* [WHAT YOU NEED TO DO]: Whenever an image turns up, omit it and return the remaining data exactly.

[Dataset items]
<<<<
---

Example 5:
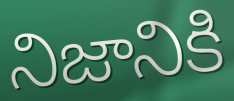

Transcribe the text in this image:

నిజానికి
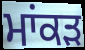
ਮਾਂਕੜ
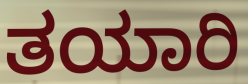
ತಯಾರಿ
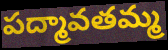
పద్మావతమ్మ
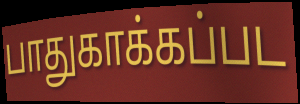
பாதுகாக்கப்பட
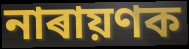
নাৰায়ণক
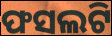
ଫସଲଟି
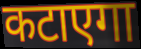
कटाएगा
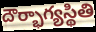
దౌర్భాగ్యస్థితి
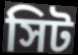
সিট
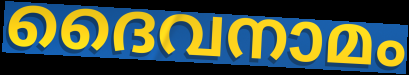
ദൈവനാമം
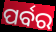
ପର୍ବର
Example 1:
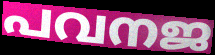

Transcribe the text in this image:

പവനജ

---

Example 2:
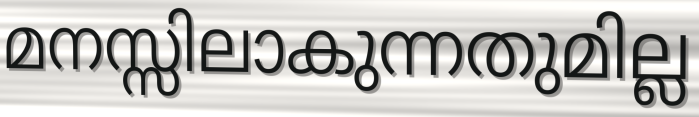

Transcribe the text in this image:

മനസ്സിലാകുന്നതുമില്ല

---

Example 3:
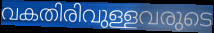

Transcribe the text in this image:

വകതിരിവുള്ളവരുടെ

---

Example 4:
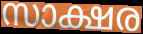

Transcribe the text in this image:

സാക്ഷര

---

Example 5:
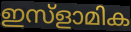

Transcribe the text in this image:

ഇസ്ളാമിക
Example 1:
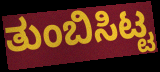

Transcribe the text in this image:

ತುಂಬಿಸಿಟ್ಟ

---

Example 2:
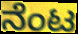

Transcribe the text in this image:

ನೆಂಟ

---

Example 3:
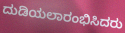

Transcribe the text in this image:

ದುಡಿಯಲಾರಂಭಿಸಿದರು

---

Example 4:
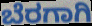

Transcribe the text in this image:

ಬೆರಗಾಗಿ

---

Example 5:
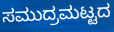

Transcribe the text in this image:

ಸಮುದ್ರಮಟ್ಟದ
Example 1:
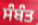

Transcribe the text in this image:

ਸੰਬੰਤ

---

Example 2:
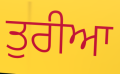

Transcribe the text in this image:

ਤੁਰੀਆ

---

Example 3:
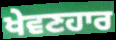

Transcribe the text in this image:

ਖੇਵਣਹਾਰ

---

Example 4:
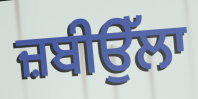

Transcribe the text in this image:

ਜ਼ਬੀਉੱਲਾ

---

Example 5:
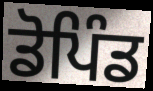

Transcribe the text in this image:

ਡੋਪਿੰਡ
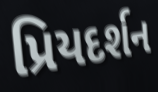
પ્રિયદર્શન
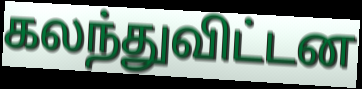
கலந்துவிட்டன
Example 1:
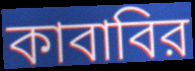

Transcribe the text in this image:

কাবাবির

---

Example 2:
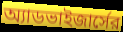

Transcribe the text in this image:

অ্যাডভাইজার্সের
>>>>
* [TASK SOLUTION]:
---

Example 5:

Transcribe the text in this image:

నిజానికి
ਮਾਂਕੜ
ತಯಾರಿ
పద్మావతమ్మ
பாதுகாக்கப்பட
নাৰায়ণক
ଫସଲଟି
कटाएगा
దౌర్భాగ్యస్థితి
সিট
ദൈവനാമം
ପର୍ବର
Example 1:

Transcribe the text in this image:

പവനജ

---

Example 2:

Transcribe the text in this image:

മനസ്സിലാകുന്നതുമില്ല

---

Example 3:

Transcribe the text in this image:

വകതിരിവുള്ളവരുടെ

---

Example 4:

Transcribe the text in this image:

സാക്ഷര

---

Example 5:

Transcribe the text in this image:

ഇസ്ളാമിക
Example 1:

Transcribe the text in this image:

ತುಂಬಿಸಿಟ್ಟ

---

Example 2:

Transcribe the text in this image:

ನೆಂಟ

---

Example 3:

Transcribe the text in this image:

ದುಡಿಯಲಾರಂಭಿಸಿದರು

---

Example 4:

Transcribe the text in this image:

ಬೆರಗಾಗಿ

---

Example 5:

Transcribe the text in this image:

ಸಮುದ್ರಮಟ್ಟದ
Example 1:

Transcribe the text in this image:

ਸੰਬੰਤ

---

Example 2:

Transcribe the text in this image:

ਤੁਰੀਆ

---

Example 3:

Transcribe the text in this image:

ਖੇਵਣਹਾਰ

---

Example 4:

Transcribe the text in this image:

ਜ਼ਬੀਉੱਲਾ

---

Example 5:

Transcribe the text in this image:

ਡੋਪਿੰਡ
પ્રિયદર્શન
கலந்துவிட்டன
Example 1:

Transcribe the text in this image:

কাবাবির

---

Example 2:

Transcribe the text in this image:

অ্যাডভাইজার্সের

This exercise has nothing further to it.